Schneider: Daran gibt es starke Zweifel. Herr Maaßen wird am Mittwoch im Parlamentarischen Kontrollgremium des Bundestages darlegen müssen, wie er zu seinen Aussagen kommt. Wir erwarten ein klares Lagebild. Das Kernproblem liegt bei Kanzlerin Merkel und Innenminister Seehofer. Es ist verstörend, dass es zwischen dem für die Koordinierung der Nachrichtendienste zuständigen Kanzleramt und dem Bundesinnenministerium offenbar keine Kommunikation über sicherheitsrelevante Themen gibt. Sie kommen zu gänzlich unterschiedlichen Einschätzungen. Damit wirkt sich der persönliche Streit zwischen den Parteichefs von CDU und CSU, zwischen Kanzlerin und Bundesinnenminister, auch auf die innere Sicherheit aus. Das ist nicht hinnehmbar. Die Befindlichkeiten zwischen beiden führen dazu, dass es in der inneren Sicherheit keine gemeinsame Linie und kein Vertrauen mehr gibt.
Bundesinnenminister Horst Seehofer (CSU) wusste von Maaßens Absicht, sich öffentlich zu äußern. Es heißt, er habe ihn sogar dazu animiert …
Es ist üblich, dass der Chef einer nachgeordneten Behörde, wie das Bundesamt für Verfassungsschutz, seine Interviews mit dem Dienstherrn abspricht.
Ich gehe davon aus, dass Bundesinnenminister Seehofer über die Äußerungen von Herrn Maaßen informiert war. Jedenfalls hat er ihm noch am Freitag sein Vertrauen ausgesprochen. Maaßens Äußerungen sind schon eine äußerst steile These. Er behauptet ja nichts anderes, als habe es ein manipuliertes Video gegeben, um von dem Mord abzulenken. Seine Aufgabe ist es, die Verfassung zu schützen und nicht zu spekulieren. Herr Maaßen muss jetzt schnell Klarheit schaffen. Wenn sich seine Äußerungen als falsch herausstellen, muss das Konsequenzen haben. Für ihn und im Bundesinnenministerium.
Themawechsel: Die SPD will eine Mietwende und fordert einen Stopp für Mieterhöhungen über fünf Jahre. Kritiker sprechen von Ideen aus der Mottenkiste, die noch dazu verfassungswidrig seien.
Wie wollen Sie solche Pläne umsetzen?
Wir greifen damit sehr stark in den Markt ein. Aber die Marktwirtschaft muss auch sozial sein. Mehr als die Hälfte aller Menschen in diesem Land verfügt nicht über Wohneigentum und wohnt zur Miete. Für ihre soziale Sicherheit ist es entscheidend, dass die Mieten nicht immer weiter kräftig steigen.

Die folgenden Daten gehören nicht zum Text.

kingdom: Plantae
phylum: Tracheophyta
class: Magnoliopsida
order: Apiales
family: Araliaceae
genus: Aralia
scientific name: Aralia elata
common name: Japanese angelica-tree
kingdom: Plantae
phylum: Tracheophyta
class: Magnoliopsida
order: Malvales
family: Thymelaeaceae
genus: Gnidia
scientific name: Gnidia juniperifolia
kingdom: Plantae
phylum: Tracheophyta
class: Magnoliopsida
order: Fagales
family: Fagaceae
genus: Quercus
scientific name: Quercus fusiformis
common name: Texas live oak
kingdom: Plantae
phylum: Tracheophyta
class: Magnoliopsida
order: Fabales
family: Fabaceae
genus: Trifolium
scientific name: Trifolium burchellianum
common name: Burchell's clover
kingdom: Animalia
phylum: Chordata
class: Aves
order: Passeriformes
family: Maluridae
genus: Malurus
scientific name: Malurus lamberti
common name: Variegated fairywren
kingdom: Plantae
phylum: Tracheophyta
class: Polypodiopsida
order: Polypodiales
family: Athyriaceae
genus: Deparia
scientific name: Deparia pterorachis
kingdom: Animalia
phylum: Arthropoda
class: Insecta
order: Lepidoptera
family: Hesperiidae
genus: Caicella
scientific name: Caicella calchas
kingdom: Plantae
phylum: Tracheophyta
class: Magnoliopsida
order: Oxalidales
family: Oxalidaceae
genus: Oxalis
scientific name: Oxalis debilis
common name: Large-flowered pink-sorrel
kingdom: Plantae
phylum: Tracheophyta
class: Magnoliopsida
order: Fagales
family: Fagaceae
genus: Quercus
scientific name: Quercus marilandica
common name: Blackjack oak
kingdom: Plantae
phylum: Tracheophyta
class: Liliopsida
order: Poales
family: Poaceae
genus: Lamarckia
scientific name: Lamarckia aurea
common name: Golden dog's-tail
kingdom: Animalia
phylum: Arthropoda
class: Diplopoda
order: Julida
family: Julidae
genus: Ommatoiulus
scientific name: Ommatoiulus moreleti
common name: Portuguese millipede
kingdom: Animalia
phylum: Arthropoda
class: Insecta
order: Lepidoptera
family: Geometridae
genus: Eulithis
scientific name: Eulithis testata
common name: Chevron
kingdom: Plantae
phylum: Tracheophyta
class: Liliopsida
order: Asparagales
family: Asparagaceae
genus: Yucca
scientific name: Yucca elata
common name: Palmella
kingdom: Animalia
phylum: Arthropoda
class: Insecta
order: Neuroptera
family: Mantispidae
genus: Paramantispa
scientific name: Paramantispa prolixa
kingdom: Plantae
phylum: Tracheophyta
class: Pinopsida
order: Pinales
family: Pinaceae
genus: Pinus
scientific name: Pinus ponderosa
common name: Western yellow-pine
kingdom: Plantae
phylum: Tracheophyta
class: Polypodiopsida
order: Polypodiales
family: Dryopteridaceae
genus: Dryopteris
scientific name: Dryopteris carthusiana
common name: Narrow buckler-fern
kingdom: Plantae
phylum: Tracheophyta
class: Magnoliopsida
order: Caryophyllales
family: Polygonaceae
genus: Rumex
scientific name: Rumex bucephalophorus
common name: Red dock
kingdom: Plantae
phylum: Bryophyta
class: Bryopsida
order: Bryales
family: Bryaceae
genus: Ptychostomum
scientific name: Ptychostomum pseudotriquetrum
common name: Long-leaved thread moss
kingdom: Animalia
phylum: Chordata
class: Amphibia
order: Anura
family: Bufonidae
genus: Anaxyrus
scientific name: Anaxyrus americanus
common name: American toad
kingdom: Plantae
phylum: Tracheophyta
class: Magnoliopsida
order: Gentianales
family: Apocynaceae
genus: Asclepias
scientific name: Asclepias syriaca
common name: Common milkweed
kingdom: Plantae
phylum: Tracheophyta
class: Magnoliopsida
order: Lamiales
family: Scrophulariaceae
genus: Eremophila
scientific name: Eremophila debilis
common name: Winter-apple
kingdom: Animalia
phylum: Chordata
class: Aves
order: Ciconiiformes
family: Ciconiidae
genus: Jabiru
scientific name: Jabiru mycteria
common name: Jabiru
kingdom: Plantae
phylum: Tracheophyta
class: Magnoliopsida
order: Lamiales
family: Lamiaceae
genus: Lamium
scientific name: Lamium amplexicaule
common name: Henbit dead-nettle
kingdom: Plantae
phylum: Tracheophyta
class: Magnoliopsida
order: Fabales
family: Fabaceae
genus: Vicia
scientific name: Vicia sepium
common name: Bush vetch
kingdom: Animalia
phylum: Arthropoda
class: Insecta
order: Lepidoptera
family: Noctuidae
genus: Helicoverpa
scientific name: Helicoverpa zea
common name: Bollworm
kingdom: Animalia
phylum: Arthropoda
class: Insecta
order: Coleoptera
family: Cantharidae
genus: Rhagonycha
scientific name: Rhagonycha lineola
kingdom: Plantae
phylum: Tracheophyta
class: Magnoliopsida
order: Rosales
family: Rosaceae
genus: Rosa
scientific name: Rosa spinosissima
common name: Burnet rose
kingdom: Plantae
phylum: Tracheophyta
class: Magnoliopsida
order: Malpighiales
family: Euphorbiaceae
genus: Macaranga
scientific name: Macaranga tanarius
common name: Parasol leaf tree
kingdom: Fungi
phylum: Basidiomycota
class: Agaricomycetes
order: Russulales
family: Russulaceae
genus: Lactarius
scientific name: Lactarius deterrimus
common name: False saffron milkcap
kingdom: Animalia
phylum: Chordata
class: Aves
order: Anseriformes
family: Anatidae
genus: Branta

Wenn die Mieten immer teurer werden, führt dies zu einer Umverteilung. Wir wollen die Ausbeutung der Mieter stoppen.
Für den Wohnungsbau braucht es auch private Investoren. Fürchten Sie nicht, dass ihr Mietenstopp potenzielle Bauherren abschrecken wird?
Nein, damit rechne ich nicht. Wir haben seit Jahren einen Run auf Immobilien. Es gibt großes Interesse an „Betongold“, und das wird auch so bleiben.
Außerdem: Die Mieten können nach unserem Plan künftig auch noch in dem Maße angehoben werden, in dem die Inflation steigt. In manchen Ballungsgebieten haben wir zuletzt aber Mietsteigerungen von 60 bis 70 Prozent erlebt. Da müssen Menschen ihr Viertel verlassen, aus der Stadt herausziehen. Da wollen wir eingreifen. Bei immer höheren Mieten bleibt den Menschen immer weniger Geld zum Leben. Eigentum verpflichtet. Das gilt eben auch für Vermieter.
Das Bundeskabinett hat gerade erst die wenig wirksame Mietbremse erweitert und nachgebessert. Warum kommt die SPD erst jetzt mit ihrem Mietenstopp?
Wir brauchen dafür eine Mehrheit und eine breite gesellschaftliche Unterstützung. Wenn sich die Union hier nicht bewegt, werden wir das im Wahlkampf zum Thema machen. Wir wollen das Problem der hohen Mieten strukturell angehen. Dazu gehört die Änderung des Grundgesetzes, damit der Bund mehr für den sozialen Wohnungsbau tun kann. Dafür setzen wir Milliarden ein. Das Maklerprinzip wird umgekehrt. Beim Wohnungskauf muss der Verkäufer die Provision zahlen. Und wir führen das Baukindergeld ein. Bis diese Maßnahmen greifen, brauchen wir den Mietenstopp.